Start of Passage for review

Start by recalling the anatomy of where each part lives. Think of a cochlear implant in two halves: the bits worn on the outside of the head (microphone, processor, and the transmitting coil/antenna held on by a magnet) and the bits surgically buried (the receiver-stimulator package and the electrode array).
Localise the marked structure. The arrow in the figure points to a long, fine, coiled wire that runs into the snail-shaped cochlea (and on the X-ray you can literally see it curled inside the cochlear turns). Only ONE component is built as a thin flexible coil designed to be inserted into the scala tympani - the electrode array.
Function check confirms it. The job of that intracochlear coil is to deliver tiny electrical currents along its many contacts so that different points of the cochlea (high to low frequency, tonotopically arranged) stimulate the spiral ganglion and cochlear nerve. That is precisely the electrode's role.

End of Passage for review

Tasks and exercises:
(a) From the cochlear implant passage, list every component it names in the two halves of the implant (worn outside the head and surgically buried). Leave out the magnet.
(b) Extend the cochlear implant passage with one more short step in the same style.

Start of Study material

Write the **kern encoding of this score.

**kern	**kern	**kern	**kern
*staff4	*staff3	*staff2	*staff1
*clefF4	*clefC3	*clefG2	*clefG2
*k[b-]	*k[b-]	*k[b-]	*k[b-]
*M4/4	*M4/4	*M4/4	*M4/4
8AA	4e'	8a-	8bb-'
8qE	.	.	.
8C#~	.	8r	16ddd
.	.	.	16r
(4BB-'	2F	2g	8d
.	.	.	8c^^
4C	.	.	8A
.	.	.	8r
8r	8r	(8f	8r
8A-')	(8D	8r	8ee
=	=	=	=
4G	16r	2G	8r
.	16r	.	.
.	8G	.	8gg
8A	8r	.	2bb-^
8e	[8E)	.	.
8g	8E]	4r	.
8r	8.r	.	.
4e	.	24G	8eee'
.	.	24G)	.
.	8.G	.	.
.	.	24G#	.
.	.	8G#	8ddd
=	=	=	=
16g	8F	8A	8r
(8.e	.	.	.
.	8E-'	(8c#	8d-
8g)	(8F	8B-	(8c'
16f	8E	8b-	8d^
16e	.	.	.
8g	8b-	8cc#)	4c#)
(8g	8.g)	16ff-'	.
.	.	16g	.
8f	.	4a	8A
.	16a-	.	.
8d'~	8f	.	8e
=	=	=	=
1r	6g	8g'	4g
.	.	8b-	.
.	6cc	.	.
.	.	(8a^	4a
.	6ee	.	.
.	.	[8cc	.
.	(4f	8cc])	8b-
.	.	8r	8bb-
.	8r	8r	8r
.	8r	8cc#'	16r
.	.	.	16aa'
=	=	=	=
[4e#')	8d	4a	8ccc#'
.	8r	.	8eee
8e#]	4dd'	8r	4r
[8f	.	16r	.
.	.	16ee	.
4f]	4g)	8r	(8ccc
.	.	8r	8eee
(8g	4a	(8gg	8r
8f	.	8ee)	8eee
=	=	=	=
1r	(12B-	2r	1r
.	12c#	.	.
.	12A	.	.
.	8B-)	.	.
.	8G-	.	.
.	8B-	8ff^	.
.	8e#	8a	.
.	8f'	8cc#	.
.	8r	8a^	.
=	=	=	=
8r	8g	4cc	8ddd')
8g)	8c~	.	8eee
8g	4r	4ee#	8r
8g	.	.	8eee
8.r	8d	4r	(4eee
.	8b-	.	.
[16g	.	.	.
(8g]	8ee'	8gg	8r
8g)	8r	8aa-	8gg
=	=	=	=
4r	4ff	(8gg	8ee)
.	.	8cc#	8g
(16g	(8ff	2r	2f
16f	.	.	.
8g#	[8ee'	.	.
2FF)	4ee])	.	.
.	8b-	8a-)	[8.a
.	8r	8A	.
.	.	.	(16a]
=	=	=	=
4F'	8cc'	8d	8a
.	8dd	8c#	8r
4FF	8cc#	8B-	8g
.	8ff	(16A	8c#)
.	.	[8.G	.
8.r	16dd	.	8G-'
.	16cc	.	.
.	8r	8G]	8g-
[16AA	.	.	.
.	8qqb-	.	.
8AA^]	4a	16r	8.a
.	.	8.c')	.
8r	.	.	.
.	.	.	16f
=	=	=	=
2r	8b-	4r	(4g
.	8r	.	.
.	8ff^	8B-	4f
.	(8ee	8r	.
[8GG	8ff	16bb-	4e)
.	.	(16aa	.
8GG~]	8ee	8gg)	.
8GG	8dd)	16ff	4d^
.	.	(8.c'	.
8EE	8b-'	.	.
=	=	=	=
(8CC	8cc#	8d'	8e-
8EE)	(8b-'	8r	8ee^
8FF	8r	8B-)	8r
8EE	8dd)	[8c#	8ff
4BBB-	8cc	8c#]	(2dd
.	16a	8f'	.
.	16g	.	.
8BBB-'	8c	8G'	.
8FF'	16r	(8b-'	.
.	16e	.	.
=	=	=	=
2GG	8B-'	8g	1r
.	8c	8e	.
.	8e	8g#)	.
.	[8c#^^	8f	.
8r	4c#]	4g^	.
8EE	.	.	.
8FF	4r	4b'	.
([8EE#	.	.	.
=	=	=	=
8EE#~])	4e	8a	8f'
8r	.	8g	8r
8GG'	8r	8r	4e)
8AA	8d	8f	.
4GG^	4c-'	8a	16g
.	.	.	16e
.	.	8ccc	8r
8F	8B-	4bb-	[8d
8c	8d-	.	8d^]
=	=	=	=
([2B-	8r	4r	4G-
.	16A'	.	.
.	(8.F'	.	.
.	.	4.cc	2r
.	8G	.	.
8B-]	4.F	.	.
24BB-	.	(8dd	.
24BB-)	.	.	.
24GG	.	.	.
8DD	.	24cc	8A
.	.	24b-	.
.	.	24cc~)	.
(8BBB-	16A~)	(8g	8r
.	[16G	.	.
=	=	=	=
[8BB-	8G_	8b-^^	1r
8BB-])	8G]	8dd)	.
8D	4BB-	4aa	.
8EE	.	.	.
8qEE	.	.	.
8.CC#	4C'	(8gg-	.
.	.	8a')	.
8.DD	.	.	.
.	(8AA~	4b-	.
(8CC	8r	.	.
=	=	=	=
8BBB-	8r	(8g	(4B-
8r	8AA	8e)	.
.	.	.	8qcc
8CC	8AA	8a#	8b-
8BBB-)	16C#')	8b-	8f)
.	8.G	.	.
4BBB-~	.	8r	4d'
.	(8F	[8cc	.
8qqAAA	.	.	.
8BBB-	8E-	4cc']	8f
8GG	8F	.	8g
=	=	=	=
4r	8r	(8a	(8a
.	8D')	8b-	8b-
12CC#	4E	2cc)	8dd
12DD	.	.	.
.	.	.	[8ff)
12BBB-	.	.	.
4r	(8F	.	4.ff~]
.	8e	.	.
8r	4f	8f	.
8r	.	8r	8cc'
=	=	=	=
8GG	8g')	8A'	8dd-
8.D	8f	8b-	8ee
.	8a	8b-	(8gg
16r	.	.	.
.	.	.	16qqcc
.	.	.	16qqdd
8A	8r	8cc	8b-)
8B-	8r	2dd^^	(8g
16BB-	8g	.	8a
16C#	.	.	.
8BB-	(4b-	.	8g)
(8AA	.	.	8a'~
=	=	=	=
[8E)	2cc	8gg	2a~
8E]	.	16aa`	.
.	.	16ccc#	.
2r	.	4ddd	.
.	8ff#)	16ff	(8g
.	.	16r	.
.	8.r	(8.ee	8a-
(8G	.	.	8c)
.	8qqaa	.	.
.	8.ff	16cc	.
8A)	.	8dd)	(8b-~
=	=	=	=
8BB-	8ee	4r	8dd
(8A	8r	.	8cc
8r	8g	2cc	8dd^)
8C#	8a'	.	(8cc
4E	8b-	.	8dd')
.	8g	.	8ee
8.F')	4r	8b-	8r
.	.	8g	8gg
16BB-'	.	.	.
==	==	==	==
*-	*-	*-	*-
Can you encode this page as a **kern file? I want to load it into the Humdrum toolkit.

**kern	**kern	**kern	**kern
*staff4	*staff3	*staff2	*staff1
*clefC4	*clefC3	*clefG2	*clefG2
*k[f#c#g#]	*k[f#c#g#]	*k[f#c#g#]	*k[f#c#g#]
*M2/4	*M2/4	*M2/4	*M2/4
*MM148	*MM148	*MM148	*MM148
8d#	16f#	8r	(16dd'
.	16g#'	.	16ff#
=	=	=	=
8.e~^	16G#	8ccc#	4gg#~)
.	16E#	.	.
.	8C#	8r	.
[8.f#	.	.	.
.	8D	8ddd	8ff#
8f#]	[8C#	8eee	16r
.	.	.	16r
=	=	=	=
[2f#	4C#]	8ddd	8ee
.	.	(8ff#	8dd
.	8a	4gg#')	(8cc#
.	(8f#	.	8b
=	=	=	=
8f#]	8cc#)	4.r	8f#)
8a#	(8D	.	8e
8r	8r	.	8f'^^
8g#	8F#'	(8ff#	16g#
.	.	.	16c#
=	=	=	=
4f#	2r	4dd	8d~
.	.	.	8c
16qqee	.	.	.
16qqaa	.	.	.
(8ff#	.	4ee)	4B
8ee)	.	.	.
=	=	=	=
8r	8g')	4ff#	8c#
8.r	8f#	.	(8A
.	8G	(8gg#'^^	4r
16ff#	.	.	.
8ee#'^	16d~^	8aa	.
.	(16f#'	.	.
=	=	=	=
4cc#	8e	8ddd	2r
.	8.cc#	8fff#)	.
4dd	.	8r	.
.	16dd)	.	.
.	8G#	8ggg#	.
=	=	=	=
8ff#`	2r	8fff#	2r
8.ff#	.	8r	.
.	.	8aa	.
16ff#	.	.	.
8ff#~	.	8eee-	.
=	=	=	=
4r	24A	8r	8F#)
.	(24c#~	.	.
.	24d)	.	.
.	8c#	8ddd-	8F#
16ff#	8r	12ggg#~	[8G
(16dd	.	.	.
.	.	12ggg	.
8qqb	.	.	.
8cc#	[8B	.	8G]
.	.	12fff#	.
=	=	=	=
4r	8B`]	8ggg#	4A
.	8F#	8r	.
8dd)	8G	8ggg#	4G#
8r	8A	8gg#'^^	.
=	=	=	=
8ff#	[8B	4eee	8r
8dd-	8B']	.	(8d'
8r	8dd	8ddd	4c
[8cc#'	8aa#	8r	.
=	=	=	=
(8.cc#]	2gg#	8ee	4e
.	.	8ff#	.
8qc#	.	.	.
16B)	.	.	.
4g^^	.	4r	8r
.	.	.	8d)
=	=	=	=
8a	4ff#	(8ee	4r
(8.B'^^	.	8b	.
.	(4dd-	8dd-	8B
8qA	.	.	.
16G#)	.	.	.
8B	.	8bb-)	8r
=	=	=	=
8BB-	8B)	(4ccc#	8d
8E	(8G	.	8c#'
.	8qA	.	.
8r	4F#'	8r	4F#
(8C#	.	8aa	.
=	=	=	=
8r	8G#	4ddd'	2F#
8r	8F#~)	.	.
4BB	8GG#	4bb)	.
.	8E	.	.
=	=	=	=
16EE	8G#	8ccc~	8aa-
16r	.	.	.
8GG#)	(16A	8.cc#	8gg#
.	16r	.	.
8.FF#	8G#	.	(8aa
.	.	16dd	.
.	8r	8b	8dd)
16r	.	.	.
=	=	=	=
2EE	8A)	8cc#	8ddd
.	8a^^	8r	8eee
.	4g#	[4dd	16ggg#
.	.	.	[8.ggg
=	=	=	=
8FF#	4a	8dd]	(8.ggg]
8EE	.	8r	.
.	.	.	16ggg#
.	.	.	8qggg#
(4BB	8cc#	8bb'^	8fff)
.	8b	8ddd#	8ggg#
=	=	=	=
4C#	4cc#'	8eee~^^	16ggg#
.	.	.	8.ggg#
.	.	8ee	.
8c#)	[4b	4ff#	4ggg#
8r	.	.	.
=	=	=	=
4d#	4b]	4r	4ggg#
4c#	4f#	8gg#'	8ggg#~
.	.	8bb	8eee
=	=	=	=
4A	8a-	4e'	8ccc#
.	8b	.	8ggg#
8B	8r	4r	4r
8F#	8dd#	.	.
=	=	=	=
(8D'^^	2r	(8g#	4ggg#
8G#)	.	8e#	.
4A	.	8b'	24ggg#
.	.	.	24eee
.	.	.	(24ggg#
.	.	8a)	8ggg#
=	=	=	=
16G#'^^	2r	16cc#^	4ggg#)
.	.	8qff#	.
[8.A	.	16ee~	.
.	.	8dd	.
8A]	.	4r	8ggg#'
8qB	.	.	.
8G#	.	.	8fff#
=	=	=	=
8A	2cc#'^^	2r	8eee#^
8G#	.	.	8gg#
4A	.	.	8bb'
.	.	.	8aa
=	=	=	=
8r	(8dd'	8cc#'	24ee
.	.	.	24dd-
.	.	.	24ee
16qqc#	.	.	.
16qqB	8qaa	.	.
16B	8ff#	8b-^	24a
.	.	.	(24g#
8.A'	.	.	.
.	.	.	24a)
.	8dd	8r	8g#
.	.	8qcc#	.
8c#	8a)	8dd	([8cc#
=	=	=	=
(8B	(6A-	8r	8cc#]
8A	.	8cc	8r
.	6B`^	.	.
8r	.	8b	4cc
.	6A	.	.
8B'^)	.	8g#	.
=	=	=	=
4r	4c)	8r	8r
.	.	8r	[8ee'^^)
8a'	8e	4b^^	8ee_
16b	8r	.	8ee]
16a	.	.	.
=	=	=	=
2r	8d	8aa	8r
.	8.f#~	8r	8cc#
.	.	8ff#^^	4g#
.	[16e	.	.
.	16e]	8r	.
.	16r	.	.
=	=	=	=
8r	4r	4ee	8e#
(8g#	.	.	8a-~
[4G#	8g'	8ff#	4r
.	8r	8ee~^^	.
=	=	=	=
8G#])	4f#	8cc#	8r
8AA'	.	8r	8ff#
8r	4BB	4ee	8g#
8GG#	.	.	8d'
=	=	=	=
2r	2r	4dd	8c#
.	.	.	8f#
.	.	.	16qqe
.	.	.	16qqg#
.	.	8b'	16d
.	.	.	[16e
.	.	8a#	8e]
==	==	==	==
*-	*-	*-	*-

End of Study material

Activity answers:
(a)
- Microphone
- Processor
- Transmitting coil/antenna
- Receiver-stimulator package
- Electrode array

(b)
Rule out the distractors by location/shape:
- Internal magnet $\rightarrow$ a small round disc that anchors the external coil; not a wire in the cochlea.
- Receiver (receiver-stimulator) $\rightarrow$ the chunky implanted box under the scalp that decodes the radio signal; it never enters the cochlea.
- Antenna (transmitting coil) $\rightarrow$ an external component worn on the skin.
Therefore the structure threaded into the cochlea is the electrode, so the correct option is B.